Shenoah Allen and Mark Chavez are The Pajama Men
(© Nolan Rudi)
Shenoah Allen and Mark Chavez are The Pajama Men
(© Nolan Rudi)
If you want to see performers who can do marvelous impersonations, impressive physical comedy, and make even a hoary knock-knock joke sound funny, you could try watching Saturday Night Live -- or you could guarantee yourself some hearty laughter by catching The Pajama Men in The Last Stand to Reason, which concludes a too-brief run at St. Ann's Warehouse with two shows on Saturday, February 19.

The "men" -- Shenoah Allen and Mark Chavez -- first met in Alburquerque, and have since found success with this show in such places as London and Edinburgh. And it's no surprise they've been a hit across the pond, since they occassionaly bring to mind the silliness and absurdity of Monty Python.

Moreover, at many times during their 75-minute shaggy-dog story, which takes place during a train ride, the show feels a bit reminscent of the Brit hit, The 39 Steps, as the pair constantly change from one character to another.

Among those vividly brought to life are a variety of train employees and passengers, including a supervisor with an unusual flair for painting (you may never think of horses the same way again), a pair of middle-aged women traveling without their husbands, a straight-arrow detective, a sleazy magician, and even the possessed ghost of a little girl. Each characterization, even when slighlty too broad, is precise, and the array of accents and physical detail Allen and Chavez use is quite remarkable.

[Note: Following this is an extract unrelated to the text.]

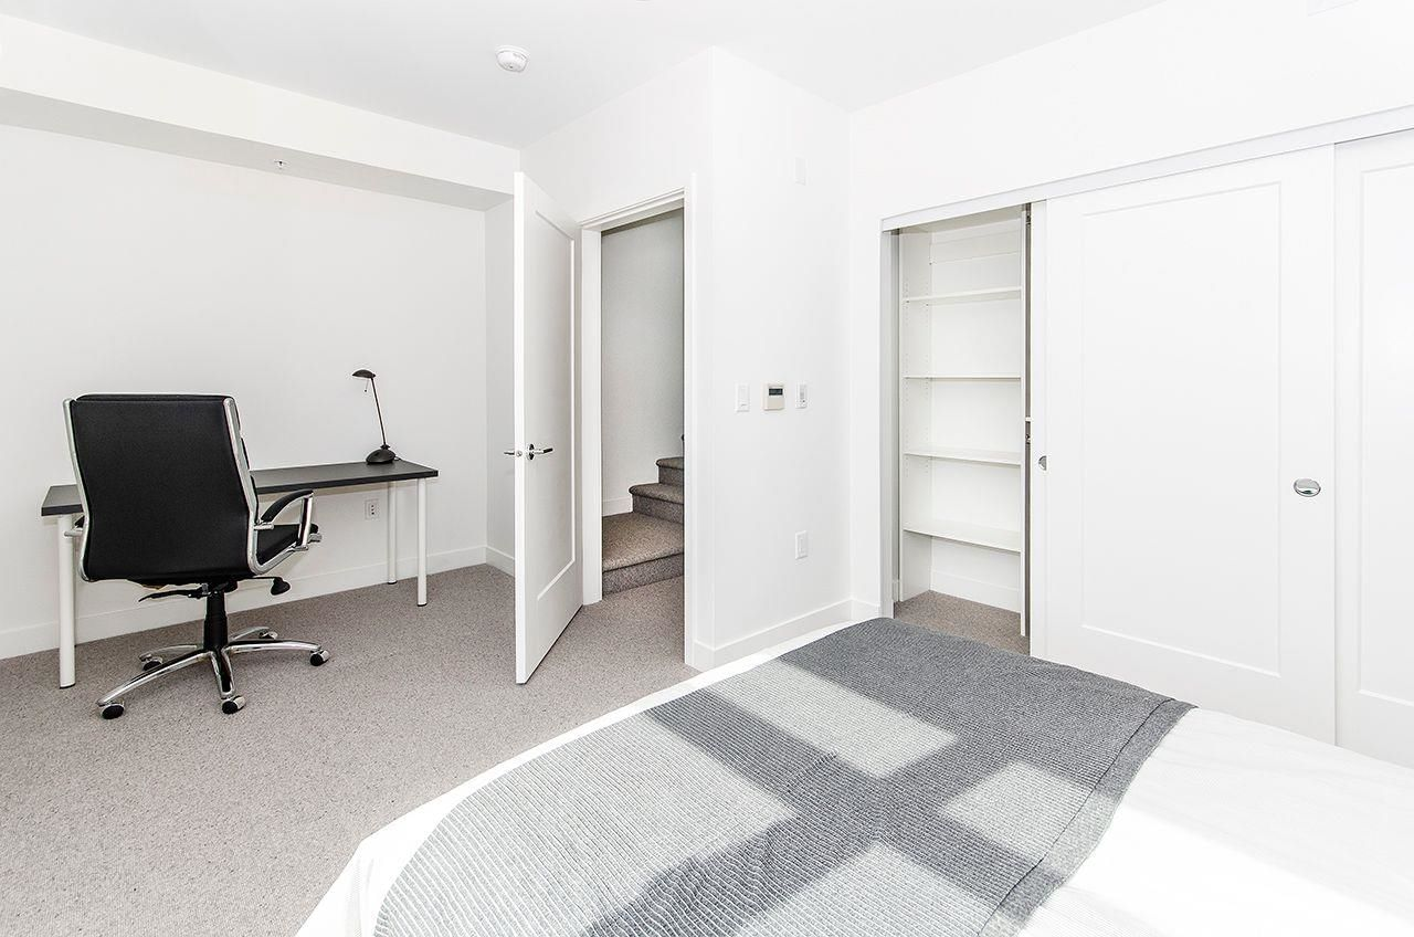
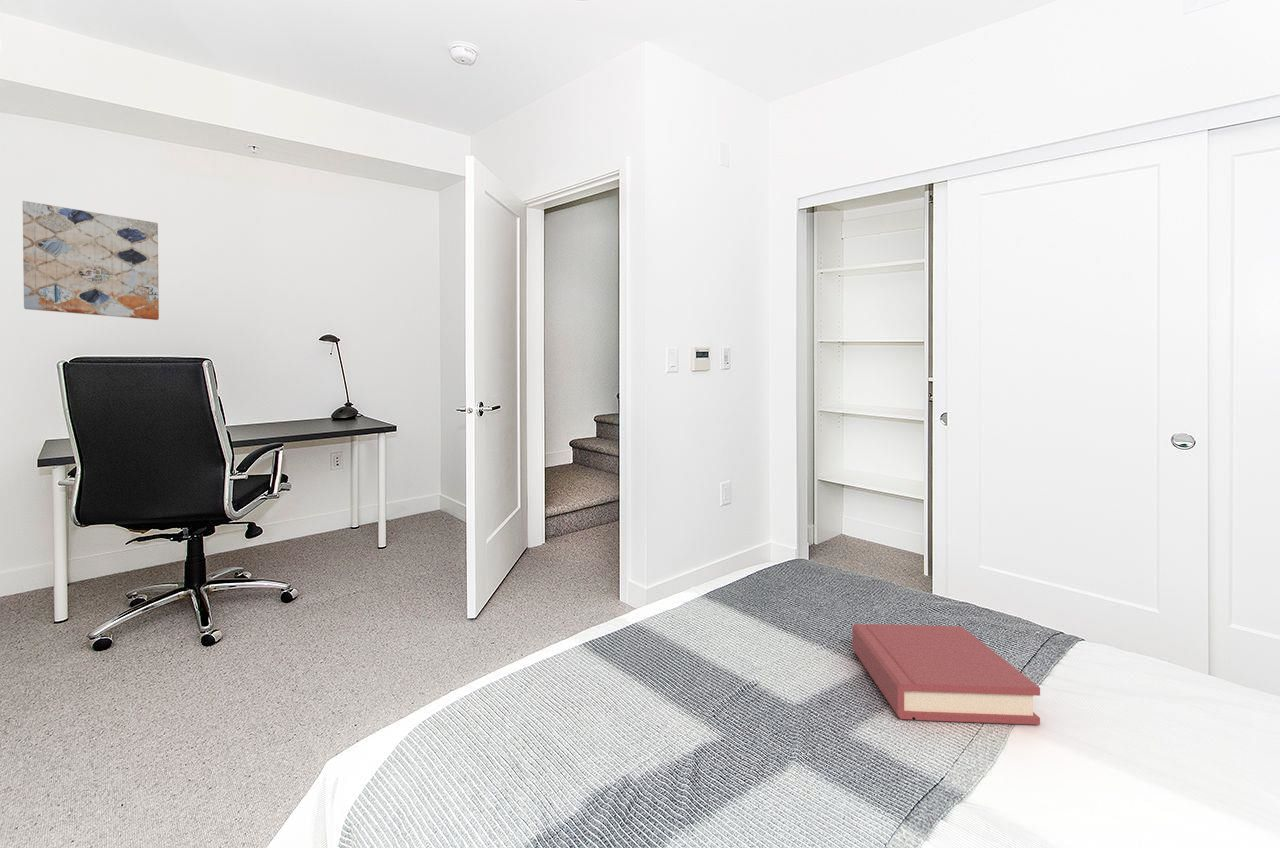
+ hardback book [851,623,1041,726]
+ wall art [22,200,160,321]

Even though the show feels slightly improvised -- which adds to the merriment --one wishes a few bits were shorter and that the storyline was a bit sharper with a stronger payoff. But the proceedings never put you to sleep, which is a lot more than I can say for certain episodes of a long-running late-night comedy show!

One last note: while they don't make any noticeable use of their titular gimmick (the fact that they perform in pajamas and barefeet), they also prove you don't gotta have a gimmick to please the crowd.